For the two cases, the portions of the cost attributable to the investment were, respectively, 1.713¢/kw-hr and 2.153¢/kw-hr. The feedstock component was 0.647¢ in both cases. Maintenance, taxes, chemicals, and personnel account for the rest of the cost.
Carbon dioxide
Many industrialized countries are now committed to reducing CO2 emissions as a result of the Kyoto protocol on cutting greenhouse gases.Switching from residual fuel oil and coal to natural gas in fossil fuel-based power generating stations translates into important reductions in CO2 emissions. Further significant CO2 emission reductions can be achieved by replacing old and inefficient fossil fuel-fired power stations with advanced IGCC power plants, even though their feedstocks are often very heavy hydrocarbons or petroleum coke. IGCC fuel-to-electricity efficiencies run at 52%.
Dale Simbeck, vice-president of technology, SFA Pacific Inc., Mountain View, Calif., addressed the CO2 issue in detail in his paper on gasification in a carbon-constrained world.
Simbeck said it is difficult, if not impossible, at this time to answer the question of whether CO2 emissions cause global warming. It is easier, however, to determine the most cost-effective options for reducing man-made emissions, he said.
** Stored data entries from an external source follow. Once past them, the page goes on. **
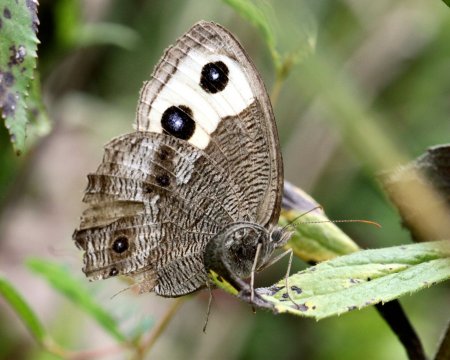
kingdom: Animalia
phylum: Arthropoda
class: Insecta
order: Lepidoptera
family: Nymphalidae
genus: Cercyonis
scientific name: Cercyonis pegala
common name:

That is simple to calculate, he said, with the following relationship:
Number of people x gross domestic product (GDP)/person x energy/unit of GDP x CO2/unit of energy.
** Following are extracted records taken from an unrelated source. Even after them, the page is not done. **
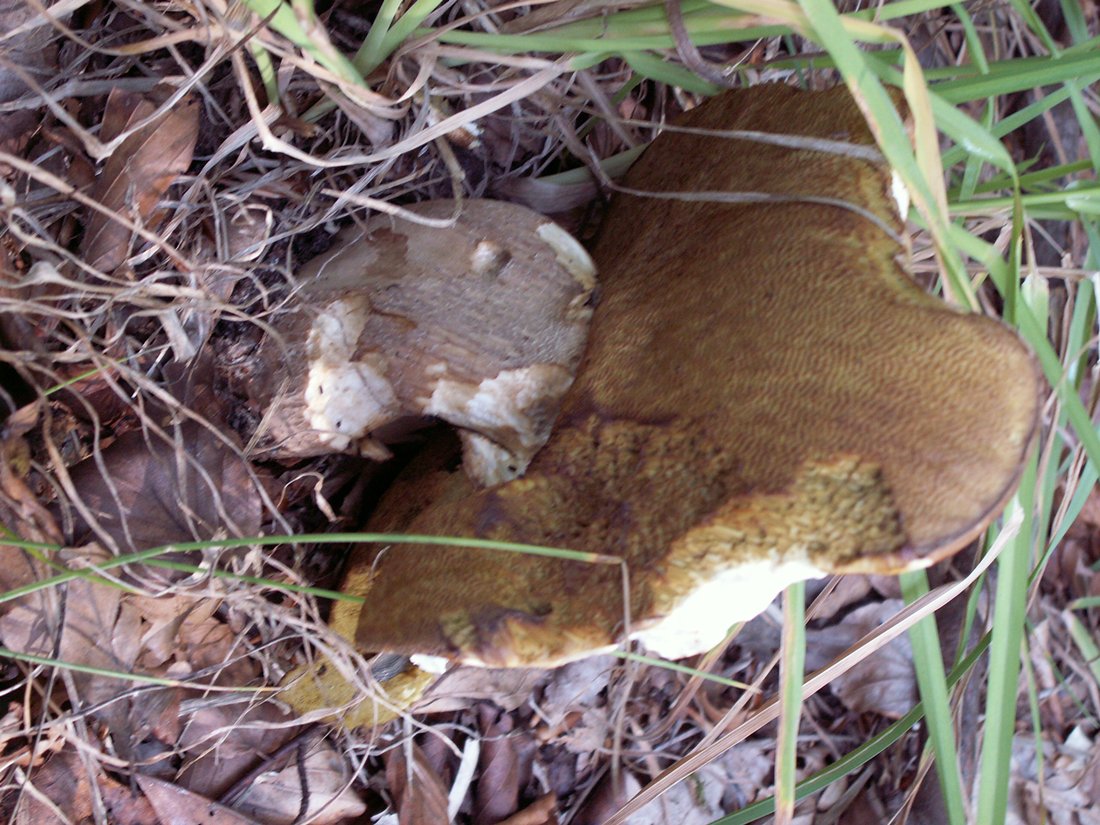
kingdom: Fungi
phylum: Basidiomycota
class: Agaricomycetes
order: Boletales
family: Boletaceae
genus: Boletus
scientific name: Boletus edulis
This means there are four basic options to reduce man-made CO2 emissions: population, standard of living (GDP/person), energy efficiency (energy/unit of GDP), and fuel mix or CO2 sequestering (CO2/unit energy).
The greatest potential method of improving energy efficiency, says Simbeck, is replacing the highly subsidized energy prices in certain regions with free-market prices. This has been demonstrated in the former East Germany.
China also must reform energy prices and deregulate energy markets in order to end its massive energy waste and economic inefficiency, Simbeck said.
Nuclear power, biomass, and other renewables have lower net CO2 emissions than fossil fuels, but all have some major drawbacks. Natural gas is the big "fuel mix" winner, he said.
CO2 sequestering
The newest issue is sequestering, or "storing," CO2. Basically this means injecting CO2 from combustion into depleted oil and gas fields or deep coal seams.Deep-ocean injection is also being considered.
Shell Nederland Refinery BV is employing an unusual form of CO2 sequestering. Its Pernis refinery has the world's first application of heavy-residue IGCC fully integrated in a refinery operation. It makes hydrogen, for use in a world-scale hydrocracker, and electricity. The unit has been on line since early this year.
Shell is sending part of the CO2 it makes to a greenhouse for growing tomatoes, in an attempt to enhance growth. P.L. Zuideveld of Shell International Oil Products BV, Amsterdam, said this is an experimental project made possible because a pipeline to the greenhouse was available.
The simplest, and likely the lowest- cost, sequestering, Simbeck said, is to landfill low-value, fuel-grade coke produced in upgrading heavy oil.
Currently, more than 40 million metric tons/year of coke is produced, having a CO2 equivalent of about 150 million metric tons/year. This is equivalent to about 2.5% of expected U.S. carbon emissions in 2000.
He concludes that developing nations account for most of the world's growth in CO2 emissions. Financial and technical assistance from the rich nations to the poorer ones is therefore essential to any real reduction in CO2 emissions.
"However," he said, "global climate change agendas are generally ignoring the developing nations. Also being ignored are the lowest-cost CO2 reduction options, even as some of the high-cost options are being aggressively promoted."